### INSTRUCTION
I would like you to output every record below exactly, apart from the pictures.

Camera calibration parameters:
+---+

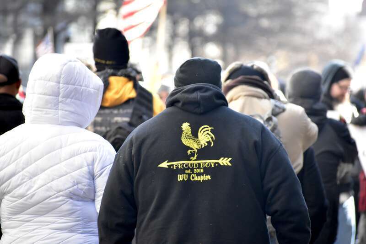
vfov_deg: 4.0
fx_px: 3507
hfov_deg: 6.0
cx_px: 183
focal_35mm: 345
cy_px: 122
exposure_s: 1/400
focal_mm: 230
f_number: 5.6
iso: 2200
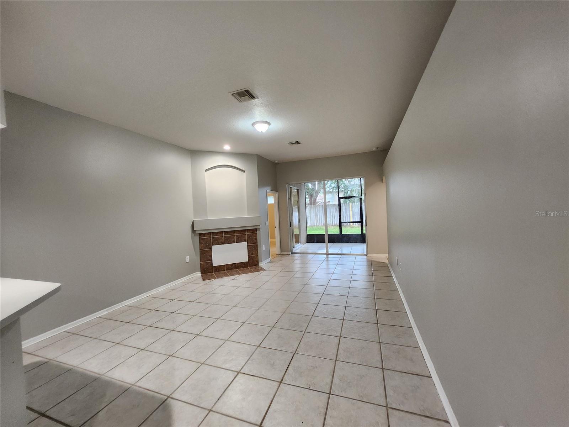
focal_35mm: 13
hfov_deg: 106.2
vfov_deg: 89.9
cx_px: 284
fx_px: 214
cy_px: 214
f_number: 2.2
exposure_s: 1/40
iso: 400
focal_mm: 1.74
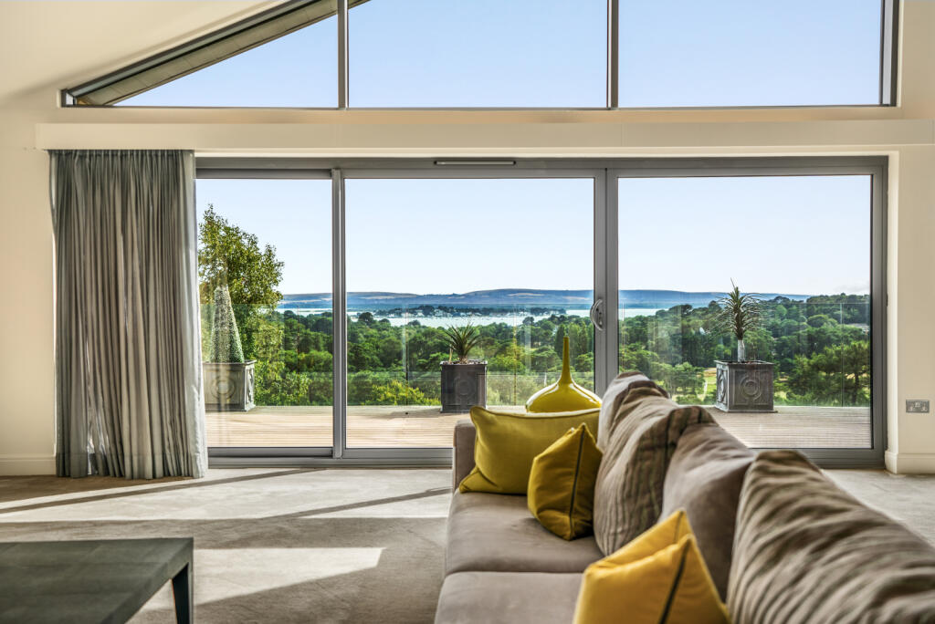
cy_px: 312
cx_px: 468
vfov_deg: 37.9
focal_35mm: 35
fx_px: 910
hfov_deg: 54.4
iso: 200
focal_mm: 35
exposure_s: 1/250
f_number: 2.8
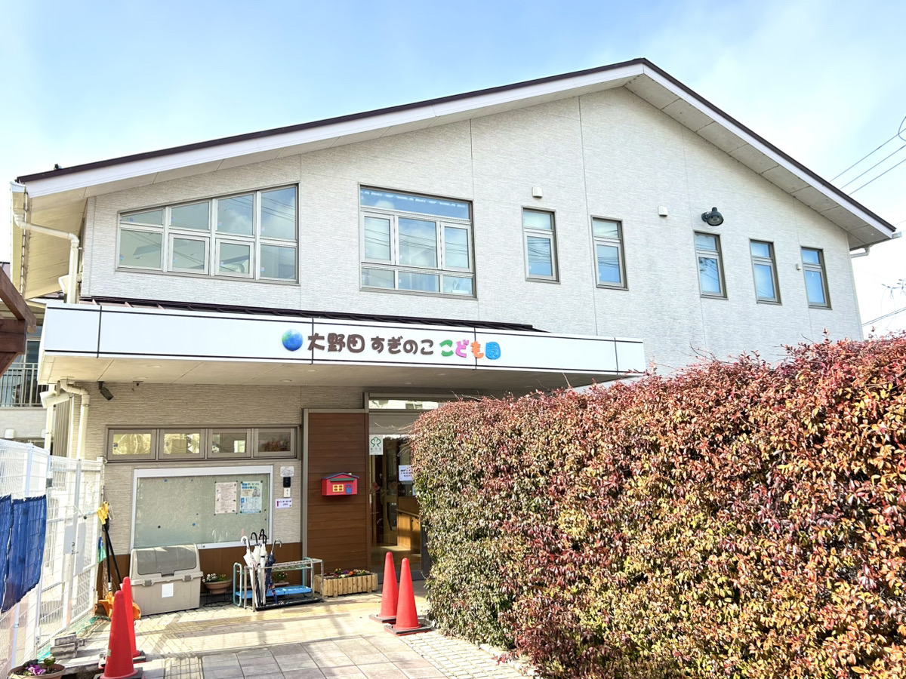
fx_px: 680
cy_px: 340
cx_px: 453
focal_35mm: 26
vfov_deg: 53.1
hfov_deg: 67.3
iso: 50
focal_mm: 5.7
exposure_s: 1/797
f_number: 1.5
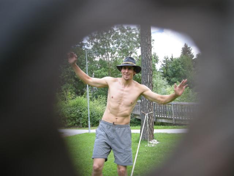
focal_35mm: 37
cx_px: 117
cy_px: 88
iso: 64
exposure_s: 1/130
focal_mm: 7.9
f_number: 2.8
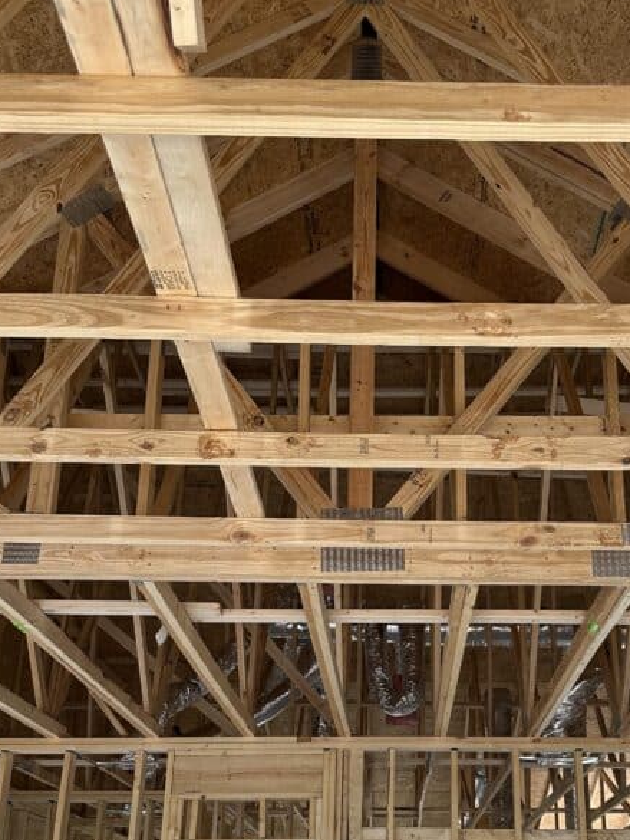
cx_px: 426
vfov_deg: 43.8
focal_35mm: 42
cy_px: 597
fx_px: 1019
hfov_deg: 34.0
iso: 160
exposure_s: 1/121
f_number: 1.78
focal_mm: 6.86
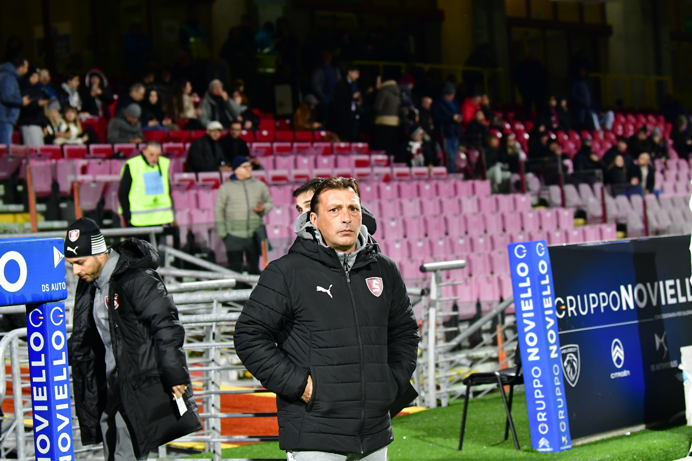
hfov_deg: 19.5
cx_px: 346
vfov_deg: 13.0
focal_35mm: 105
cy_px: 230
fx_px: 2018
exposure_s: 1/500
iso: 2500
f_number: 3.5
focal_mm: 70
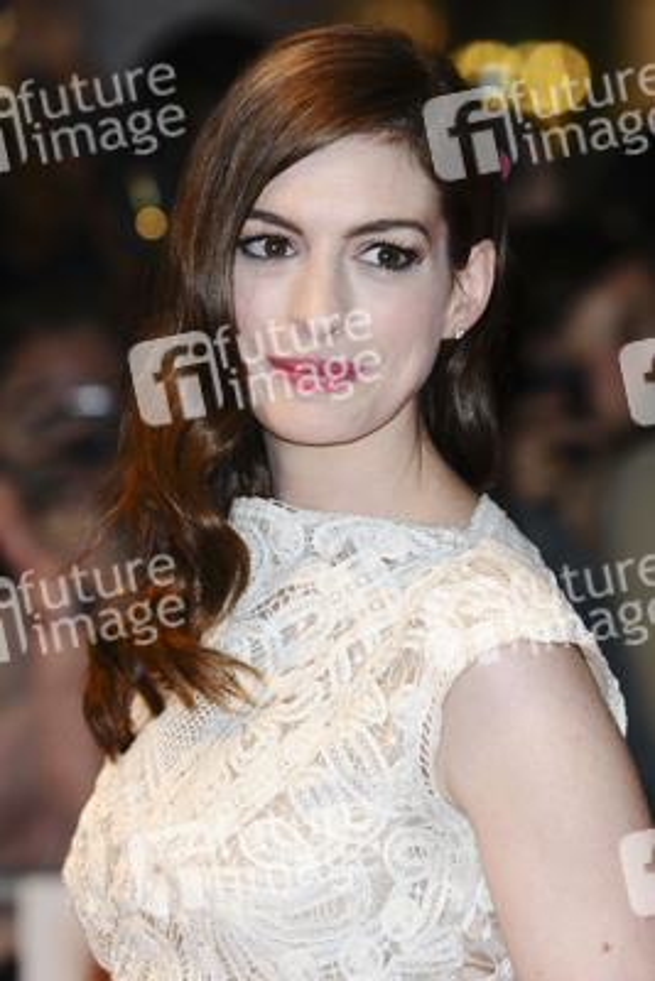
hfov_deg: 6.3
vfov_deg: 9.5
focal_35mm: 218
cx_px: 328
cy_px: 490
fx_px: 5930
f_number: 4.5
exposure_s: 1/160
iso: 320
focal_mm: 145
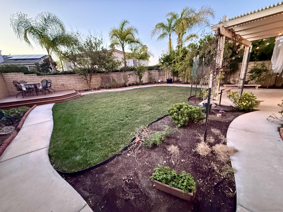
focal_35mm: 14
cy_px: 106
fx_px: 114
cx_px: 142
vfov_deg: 85.7
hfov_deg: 102.1
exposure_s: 1/40
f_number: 2.2
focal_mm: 2.22
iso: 1250
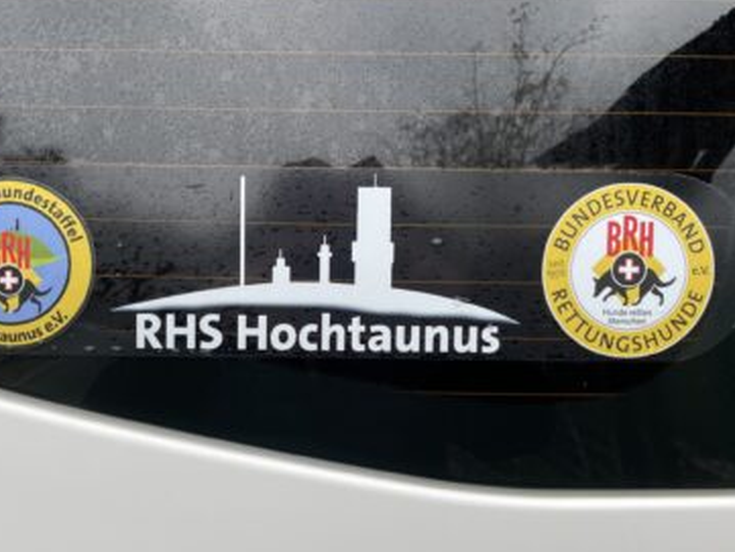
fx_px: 765
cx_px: 316
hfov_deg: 51.2
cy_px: 302
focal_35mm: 36
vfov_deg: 39.6
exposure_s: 1/331
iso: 32
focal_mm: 4.2
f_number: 1.6
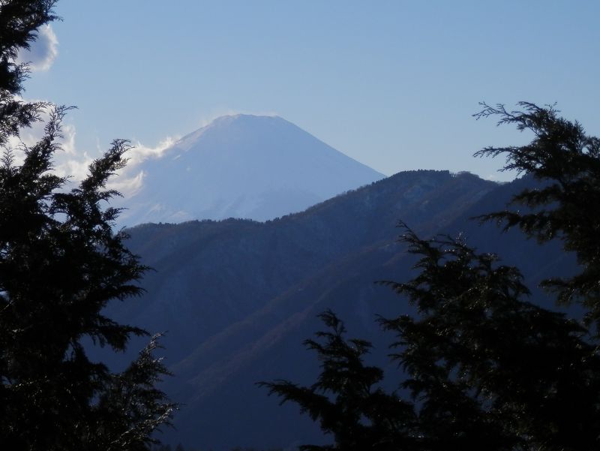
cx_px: 300
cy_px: 226
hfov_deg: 17.0
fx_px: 2012
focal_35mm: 116
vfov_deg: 12.8
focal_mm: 20.9
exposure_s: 1/200
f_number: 14.6
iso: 100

+---+

### TASK OUTPUT
vfov_deg: 4.0
fx_px: 3507
hfov_deg: 6.0
cx_px: 183
focal_35mm: 345
cy_px: 122
exposure_s: 1/400
focal_mm: 230
f_number: 5.6
iso: 2200
focal_35mm: 13
hfov_deg: 106.2
vfov_deg: 89.9
cx_px: 284
fx_px: 214
cy_px: 214
f_number: 2.2
exposure_s: 1/40
iso: 400
focal_mm: 1.74
cy_px: 312
cx_px: 468
vfov_deg: 37.9
focal_35mm: 35
fx_px: 910
hfov_deg: 54.4
iso: 200
focal_mm: 35
exposure_s: 1/250
f_number: 2.8
fx_px: 680
cy_px: 340
cx_px: 453
focal_35mm: 26
vfov_deg: 53.1
hfov_deg: 67.3
iso: 50
focal_mm: 5.7
exposure_s: 1/797
f_number: 1.5
focal_35mm: 37
cx_px: 117
cy_px: 88
iso: 64
exposure_s: 1/130
focal_mm: 7.9
f_number: 2.8
cx_px: 426
vfov_deg: 43.8
focal_35mm: 42
cy_px: 597
fx_px: 1019
hfov_deg: 34.0
iso: 160
exposure_s: 1/121
f_number: 1.78
focal_mm: 6.86
hfov_deg: 19.5
cx_px: 346
vfov_deg: 13.0
focal_35mm: 105
cy_px: 230
fx_px: 2018
exposure_s: 1/500
iso: 2500
f_number: 3.5
focal_mm: 70
hfov_deg: 6.3
vfov_deg: 9.5
focal_35mm: 218
cx_px: 328
cy_px: 490
fx_px: 5930
f_number: 4.5
exposure_s: 1/160
iso: 320
focal_mm: 145
focal_35mm: 14
cy_px: 106
fx_px: 114
cx_px: 142
vfov_deg: 85.7
hfov_deg: 102.1
exposure_s: 1/40
f_number: 2.2
focal_mm: 2.22
iso: 1250
fx_px: 765
cx_px: 316
hfov_deg: 51.2
cy_px: 302
focal_35mm: 36
vfov_deg: 39.6
exposure_s: 1/331
iso: 32
focal_mm: 4.2
f_number: 1.6
cx_px: 300
cy_px: 226
hfov_deg: 17.0
fx_px: 2012
focal_35mm: 116
vfov_deg: 12.8
focal_mm: 20.9
exposure_s: 1/200
f_number: 14.6
iso: 100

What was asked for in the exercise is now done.